Please rewrite the entries from the line with "The value of" up to and including the end of the entries, substituting "graph" for "chart" and leaving everything else unchanged. Omit the pictures from your answer.
----- AVAILABLE RECORDS -----
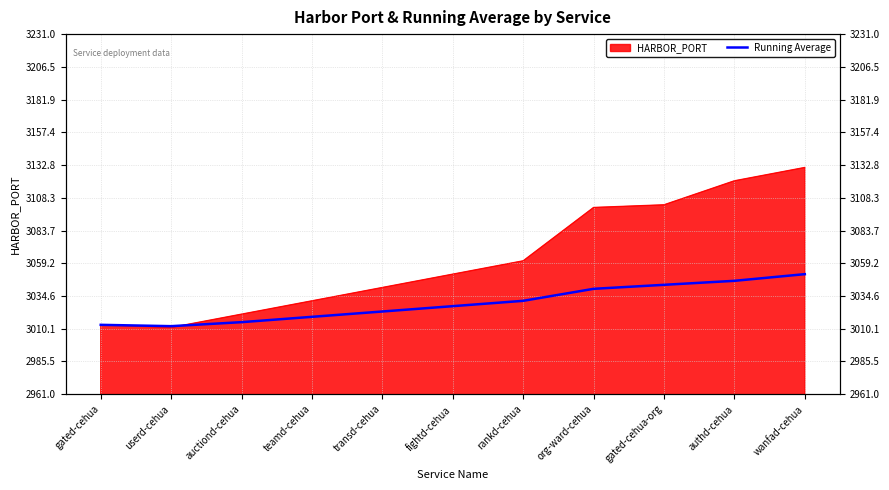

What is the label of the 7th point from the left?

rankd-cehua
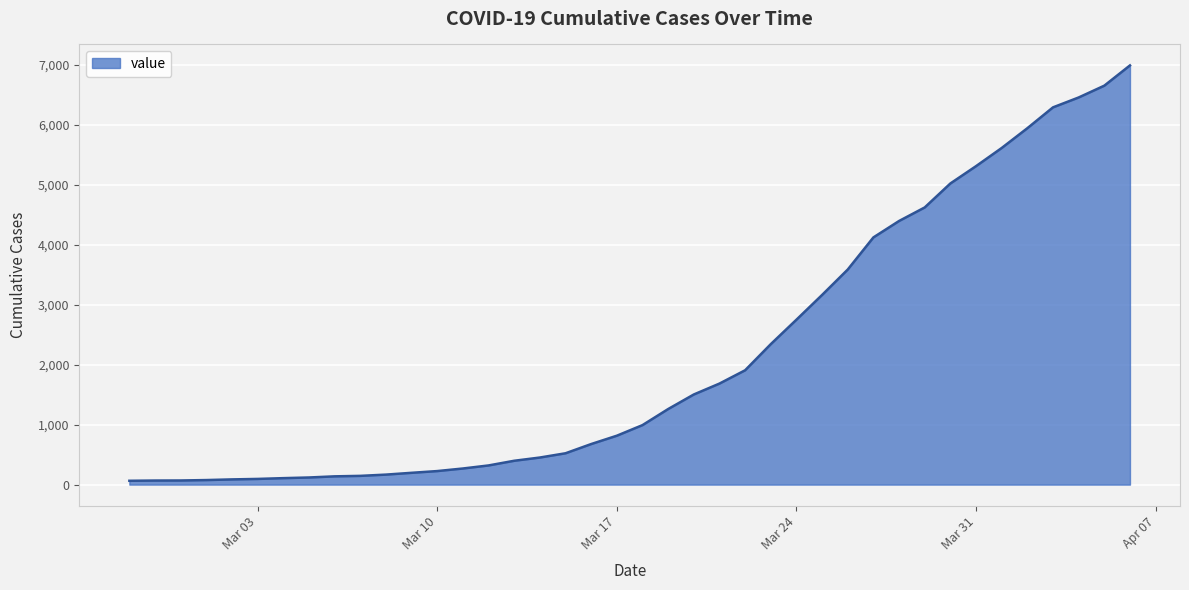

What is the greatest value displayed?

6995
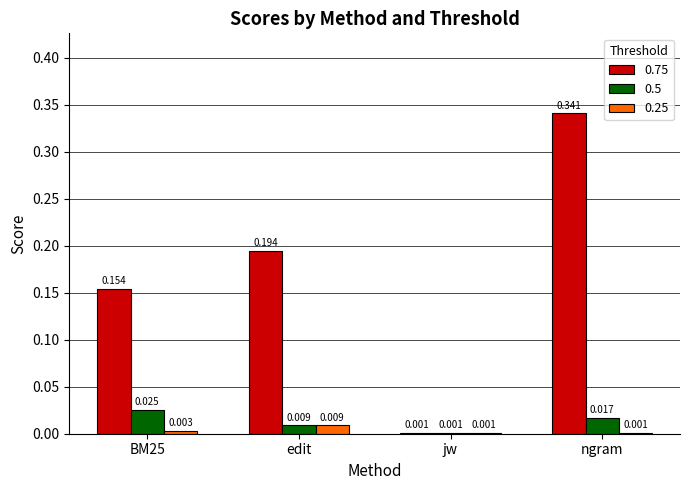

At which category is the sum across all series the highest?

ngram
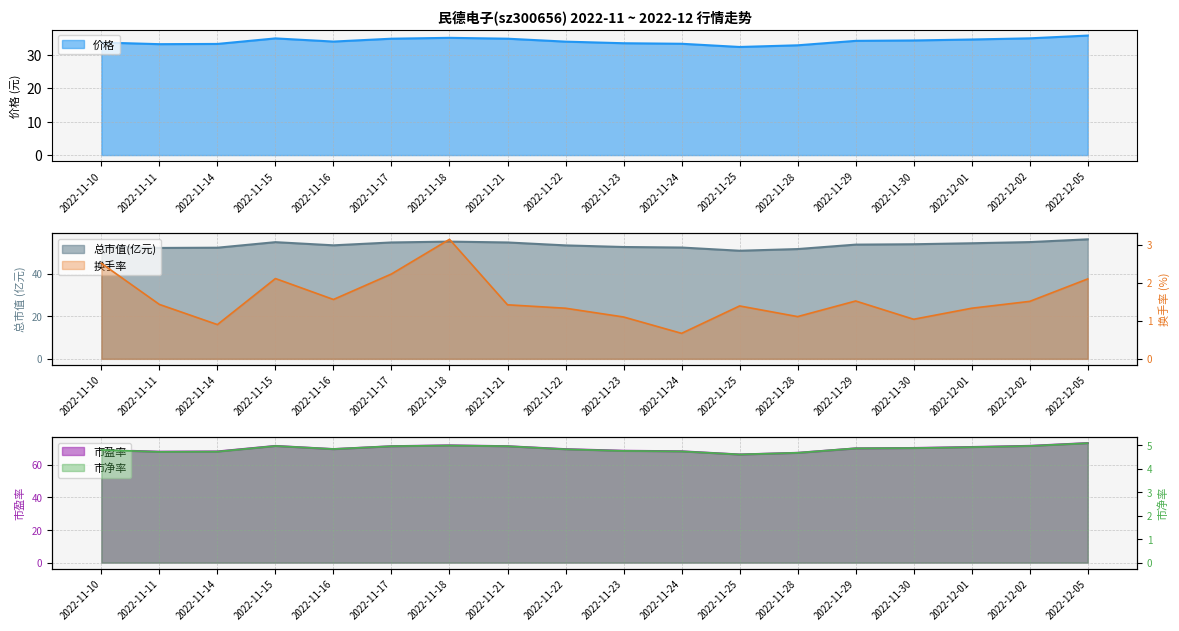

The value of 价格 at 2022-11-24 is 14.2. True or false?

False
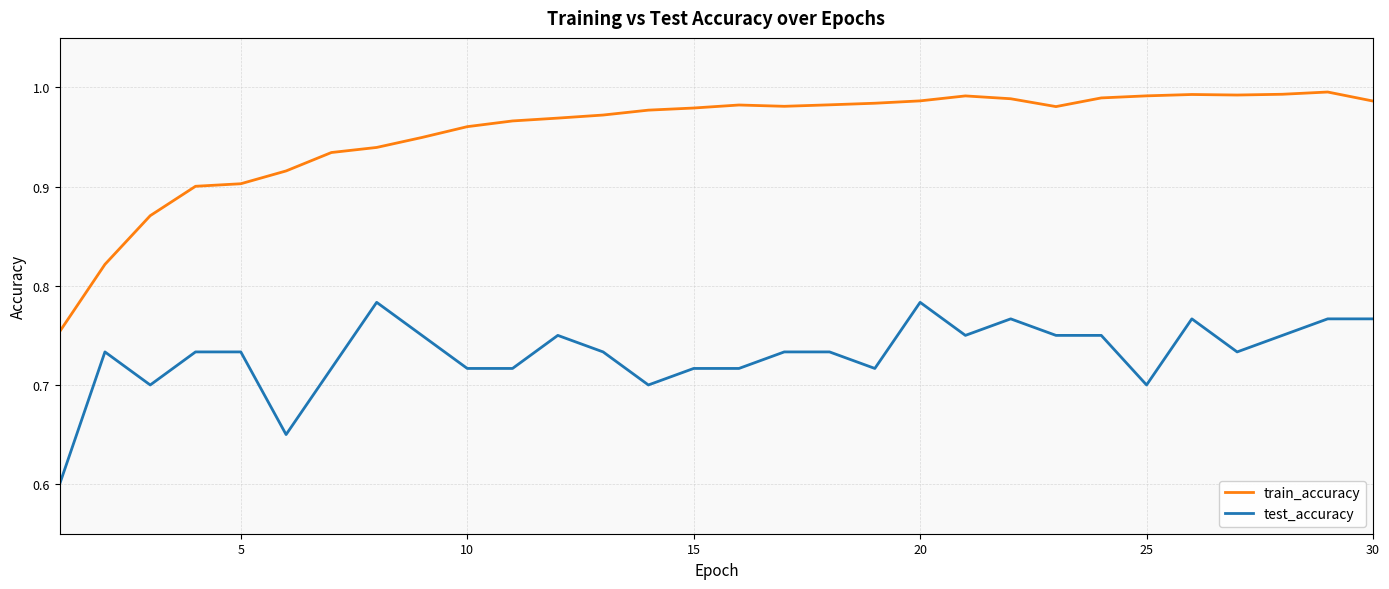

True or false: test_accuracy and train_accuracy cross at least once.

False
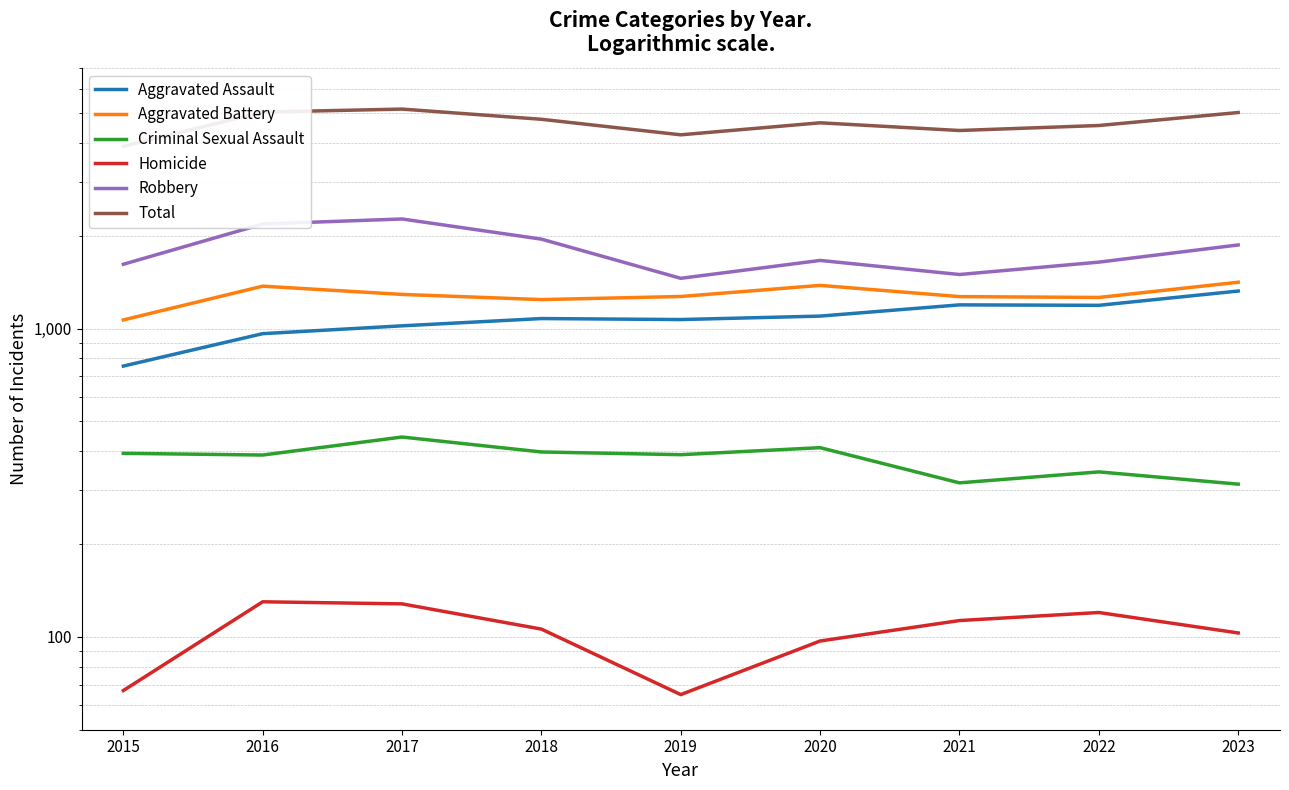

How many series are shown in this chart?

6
-----
- [EXPECTED ANSWER]
The value of 价格 at 2022-11-24 is 14.2. True or false?

False

True or false: test_accuracy and train_accuracy cross at least once.

False

How many series are shown in this graph?

6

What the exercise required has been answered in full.